## INSTRUCTION
Transcribe exactly the line containing "система электрического" and each line after it, through the end of the entries, with nothing before or after.

## RECORDS FOR THE TASK
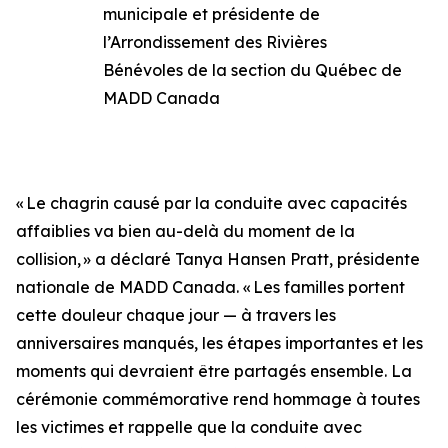
municipale et présidente de
l’Arrondissement des Rivières
Bénévoles de la section du Québec de
MADD Canada
« Le chagrin causé par la conduite avec capacités
affaiblies va bien au-delà du moment de la
collision, » a déclaré Tanya Hansen Pratt, présidente
nationale de MADD Canada. « Les familles portent
cette douleur chaque jour — à travers les
anniversaires manqués, les étapes importantes et les
moments qui devraient être partagés ensemble. La
cérémonie commémorative rend hommage à toutes
les victimes et rappelle que la conduite avec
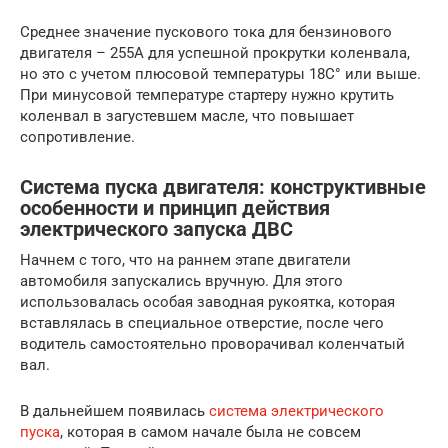
Среднее значение пускового тока для бензинового
двигателя – 255А для успешной прокрутки коленвала,
но это с учетом плюсовой температуры 18С° или выше.
При минусовой температуре стартеру нужно крутить
коленвал в загустевшем масле, что повышает
сопротивление.
Система пуска двигателя: конструктивные
особенности и принцип действия
электрического запуска ДВС
Начнем с того, что на раннем этапе двигатели
автомобиля запускались вручную. Для этого
использовалась особая заводная рукоятка, которая
вставлялась в специальное отверстие, после чего
водитель самостоятельно проворачивал коленчатый
вал.
В дальнейшем появилась
система электрического
пуска
, которая в самом начале была не совсем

## YOUR SOLUTION
система электрического
пуска
, которая в самом начале была не совсем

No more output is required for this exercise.